Tout cela permet de dire que l’organisation de ce scrutin était très attendue. D’autant plus que l’organisation des précédents scrutins a souvent été l’objet de critiques, tant du point de vue du déploiement de la logistique électorale, qu’en ce qui concerne l’ambiance ou le climat entourant ces scrutins.
Sur le premier point, la logistique électorale, notamment les listes des électeurs et leur affichage, bulletins du OUI et du NON, ont été à la hauteur des enjeux. Excepté quelques centres qui ont connu des retards ou ont été relocalisés pour éviter des affluences fortes. Mais, dans l’ensemble, ça a été satisfaisant.

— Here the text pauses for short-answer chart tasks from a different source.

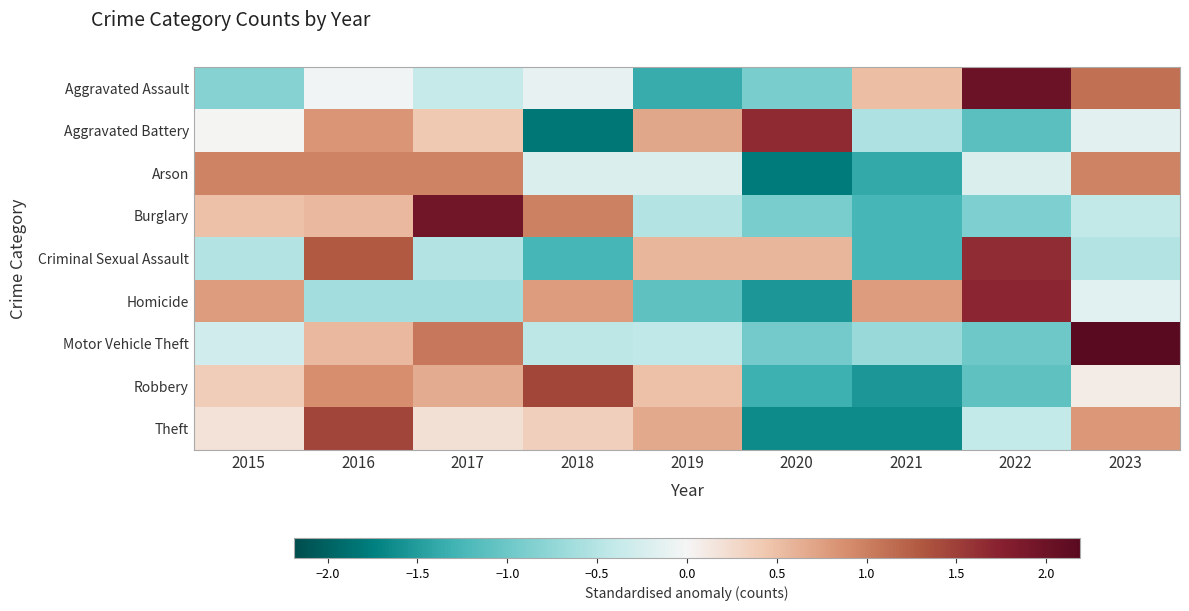

At 2016, list the series in order from smallest to largest.

Homicide, Aggravated Assault, Motor Vehicle Theft, Burglary, Aggravated Battery, Robbery, Arson, Criminal Sexual Assault, Theft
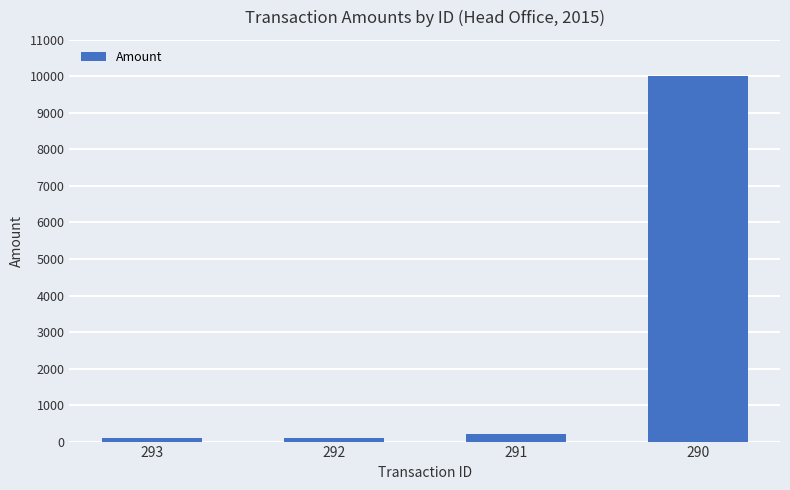

Read the value at 293.

104.8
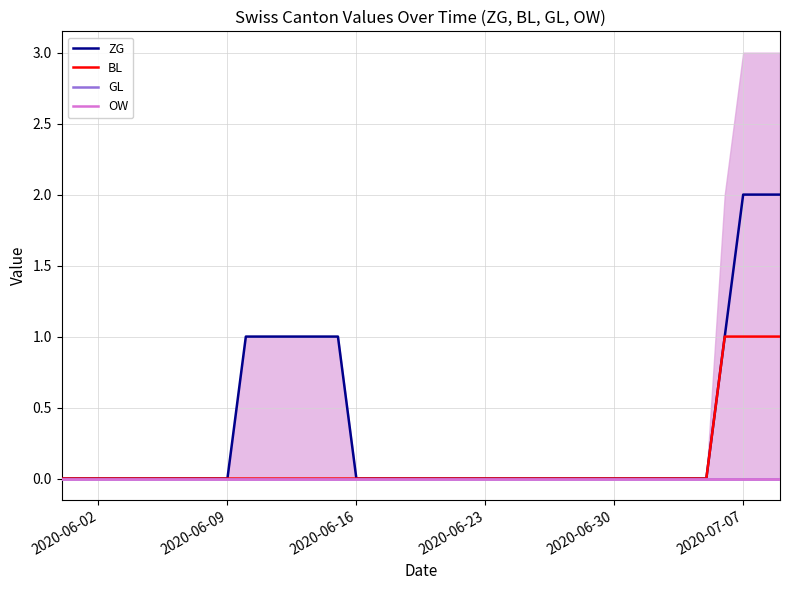

The value of BL at 2020-06-30 is 0. True or false?

True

Sur le deuxième point, l’organisation s’est déroulée dans un climat serein, pacifique. La peur de lendemains incertains n’a pas plombé la journée du 16 novembre. Par ailleurs, les tensions partisanes n’ont quasiment pas été ressenties.
Quelle analyse faîtes-vous des résultats obtenus au niveau national et par province ?
Le OUI l’a emporté sans difficulté majeure. En tout état de cause, cela était prévisible pour deux raisons. La première est que le processus d’élaboration de cette Constitution a été participatif. L’appel à contributions a suscité plus de 38.000 contributions ; ensuite le Dialogue national inclusif qui a relu et tiré les conclusions applicables par le Gouvernement et le CTRI. Le Comité constitutionnel, la Constituante, puis le Gouvernement et le CTRI ont, chacun, donné la forme qu’il fallait à ce projet. Tous ces filtres ont justement veillé à ce que ce projet soit conforme à ce que les Gabonais attendent du futur régime, des futures institutions pour garantir le développement économique du pays et leur bien-être social. Sur la base de ce processus, le plébiscite national estimé à 92% du OUI est tout à fait compréhensible.
Ensuite, il faut relever que la personnalité du Président de la Transition, le Général Brice Clotaire Oligui Nguema, a également pesé. La reconnaissance et la confiance que la grande majorité des Gabonais lui font, suite au Coup de Libération du 30 août 2023, a sans aucun doute fait que les électeurs se soient prononcés très largement en faveur du OUI.
Comment interprétez-vous les taux de participation et d’abstention ?
Le taux de participation de 53% est, à mon avis, un succès. Fatigué par des élections tronquées où le perdant était souvent donné vainqueur, les Gabonais ne croyaient plus au bulletin de vote comme moyen politique et pacifique pour changer l’issue de la gouvernance de leur pays. Les taux d’abstention avaient fortement baissé, oscillant d’une source à l’autre, des moyennes de 20 à 40%. On a eu, avec ce référendum, un regain d’intérêt de la part des électeurs gabonais à repartir aux urnes. L’espoir qu’un nouveau Gabon se construit, a motivé les populations.
S’agissant du NON, 8% en gros, il est non seulement très marginal, mais aussi et surtout, ce serait un leurre de le considérer comme le résultat d’un appel au non ou au boycott. Il s’explique essentiellement par une forme de colère d’une certaine partie de l’opinion qui, sans juger en soi le projet de Constitution, a tenu à signifier aux autorités de transition deux choses : premièrement, la contestation de la connivence avec les tenants de l’ancien régime dont le retour en force frustre beaucoup de Gabonais.
En second lieu, l’insatisfaction liée au fait du chômage, le coût élevé de la vie; de même, les mesures sociales populaires fortes annoncées par communiqué du CTRI sont encore attendues. En d’autres termes, ce Gabon du NON ne doit pas être interprété comme anti-républicain ou anti-démocratique, même si des groupuscules politiques extrêmement habiles et plus ou moins inscrits dans le profito-situationnisme, veulent se tirer la couverture du NON et surtout du taux d’abstention.
C’est un OUI massif qui oblige le Président de la Transition à maintenir le cap sur le changement de la normalisation de notre pays, et donc une forme de message à ne pas décevoir. Un NON qui demande un examen responsable de l’axe socioéconomique de la Transition qui n’est pas encore au bon niveau d’équilibre avec les attentes légitimes.